Figure 1.

Design and testing of the oxygen gradient device. a) An image of the device insert (left panel) and the assembled device (insert plus basal compartment, right panel). The insert possessed a gas-impermeable threaded plug to isolate the luminal compartment from the external atmosphere. A port in the plug was used for addition of reagents and measurement of the oxygen saturation. A single well of a 12-well plate was used as the basal reservoir. b) The simulated oxygen saturation (top panel) and oxygen flux (lower panel) in the device at 24 h after the plug was placed. The white “×”s indicate the location of the oxygen probe in the experimental measurements. The Y axis units for O₂ flux is (mol/m²∙s). c) Schematic of a coronal section through the device. The red lines indicate the locations of the oxygen probes during the experimental measurements. d) The measured and simulated luminal and basal oxygen profiles over time. The dashed black line and green squares represent the simulated and average measured, basal oxygen saturation, respectively, when the basal and luminal compartments are initially filled with normoxic medium. The dashed blue line and black triangles represent the simulated and average measured, luminal oxygen saturation, respectively, when the luminal and basal compartments are initially filled with normoxic medium.
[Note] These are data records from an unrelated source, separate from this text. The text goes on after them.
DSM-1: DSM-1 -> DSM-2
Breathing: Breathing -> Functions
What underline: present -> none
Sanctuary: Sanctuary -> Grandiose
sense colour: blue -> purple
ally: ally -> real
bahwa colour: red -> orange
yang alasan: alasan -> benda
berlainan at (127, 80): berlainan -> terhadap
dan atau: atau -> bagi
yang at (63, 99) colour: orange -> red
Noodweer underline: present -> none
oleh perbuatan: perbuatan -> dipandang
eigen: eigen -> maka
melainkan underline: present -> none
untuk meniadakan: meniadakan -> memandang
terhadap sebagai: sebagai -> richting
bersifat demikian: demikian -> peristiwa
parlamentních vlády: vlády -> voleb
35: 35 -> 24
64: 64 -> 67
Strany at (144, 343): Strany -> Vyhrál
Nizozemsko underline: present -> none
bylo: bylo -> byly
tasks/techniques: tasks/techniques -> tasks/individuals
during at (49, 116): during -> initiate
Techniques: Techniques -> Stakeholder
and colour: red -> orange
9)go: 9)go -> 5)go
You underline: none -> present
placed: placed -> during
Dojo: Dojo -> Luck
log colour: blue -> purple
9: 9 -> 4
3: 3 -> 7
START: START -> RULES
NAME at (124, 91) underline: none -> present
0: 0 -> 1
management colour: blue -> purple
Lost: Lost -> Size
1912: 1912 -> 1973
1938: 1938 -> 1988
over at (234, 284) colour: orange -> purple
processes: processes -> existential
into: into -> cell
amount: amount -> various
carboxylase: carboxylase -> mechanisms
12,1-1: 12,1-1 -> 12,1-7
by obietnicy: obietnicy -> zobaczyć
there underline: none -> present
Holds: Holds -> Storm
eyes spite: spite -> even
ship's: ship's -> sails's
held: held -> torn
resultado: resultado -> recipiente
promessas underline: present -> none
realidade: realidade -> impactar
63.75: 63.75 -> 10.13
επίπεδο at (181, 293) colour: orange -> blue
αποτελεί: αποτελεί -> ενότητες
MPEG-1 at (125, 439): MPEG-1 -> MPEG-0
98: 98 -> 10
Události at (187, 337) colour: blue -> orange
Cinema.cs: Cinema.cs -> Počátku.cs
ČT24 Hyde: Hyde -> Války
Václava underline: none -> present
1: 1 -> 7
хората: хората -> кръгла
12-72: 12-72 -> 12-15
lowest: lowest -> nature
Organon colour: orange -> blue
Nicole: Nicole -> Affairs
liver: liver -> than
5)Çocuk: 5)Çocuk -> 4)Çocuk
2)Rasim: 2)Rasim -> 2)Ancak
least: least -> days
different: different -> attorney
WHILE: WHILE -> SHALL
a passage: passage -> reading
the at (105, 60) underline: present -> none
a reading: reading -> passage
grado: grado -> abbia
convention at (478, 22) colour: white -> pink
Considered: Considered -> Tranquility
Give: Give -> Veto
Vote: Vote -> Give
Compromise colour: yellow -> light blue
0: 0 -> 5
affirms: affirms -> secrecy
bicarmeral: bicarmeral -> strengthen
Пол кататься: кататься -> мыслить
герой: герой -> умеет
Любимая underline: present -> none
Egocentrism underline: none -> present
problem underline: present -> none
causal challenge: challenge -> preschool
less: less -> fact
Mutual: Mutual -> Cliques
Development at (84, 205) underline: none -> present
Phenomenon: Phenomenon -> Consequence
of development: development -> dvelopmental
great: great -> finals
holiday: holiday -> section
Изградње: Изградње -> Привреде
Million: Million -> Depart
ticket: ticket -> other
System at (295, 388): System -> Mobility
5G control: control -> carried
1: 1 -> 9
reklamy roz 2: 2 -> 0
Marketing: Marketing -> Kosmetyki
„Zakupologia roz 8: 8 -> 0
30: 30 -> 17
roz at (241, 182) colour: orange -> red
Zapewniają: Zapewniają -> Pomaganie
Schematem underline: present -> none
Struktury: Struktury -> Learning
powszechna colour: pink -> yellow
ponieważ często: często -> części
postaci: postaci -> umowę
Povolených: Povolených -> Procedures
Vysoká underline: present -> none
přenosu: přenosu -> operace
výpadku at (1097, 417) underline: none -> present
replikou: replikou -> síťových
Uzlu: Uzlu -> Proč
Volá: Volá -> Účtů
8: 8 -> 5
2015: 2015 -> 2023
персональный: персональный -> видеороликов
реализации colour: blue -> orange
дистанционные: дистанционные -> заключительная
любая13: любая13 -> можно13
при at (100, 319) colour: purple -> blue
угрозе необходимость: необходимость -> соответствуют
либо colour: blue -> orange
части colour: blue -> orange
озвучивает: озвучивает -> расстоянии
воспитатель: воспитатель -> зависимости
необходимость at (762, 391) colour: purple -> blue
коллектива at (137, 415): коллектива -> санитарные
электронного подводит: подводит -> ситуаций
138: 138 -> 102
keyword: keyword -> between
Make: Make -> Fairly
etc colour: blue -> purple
The red circles represent the average oxygen saturation in the luminal compartment when it is initially filled with deoxygenated medium. 3 independent samples were used for all measured values and the error bars depict a single standard deviation of the data points. e) The formation of pimonidazole adducts plotted against the oxygen culture condition. The Y axis displays the normalized adduct formation calculated as the intensity of immunofluorescence staining of the adducts divided by the fluorescence intensity of the Hoechst 33342 dye (N=3 independent samples for all conditions). * and ** indicate p<0.001 or 0.005, respectively. f) Representative images of pimonidazole adduct formation (red) as detected by immunofluorescence staining in aerobic, anaerobic and the oxygen-gradient environments. Hoechst 33342 fluorescence is shown in blue. Scale bar in the large image is 100 μm and in the inset 20 μm.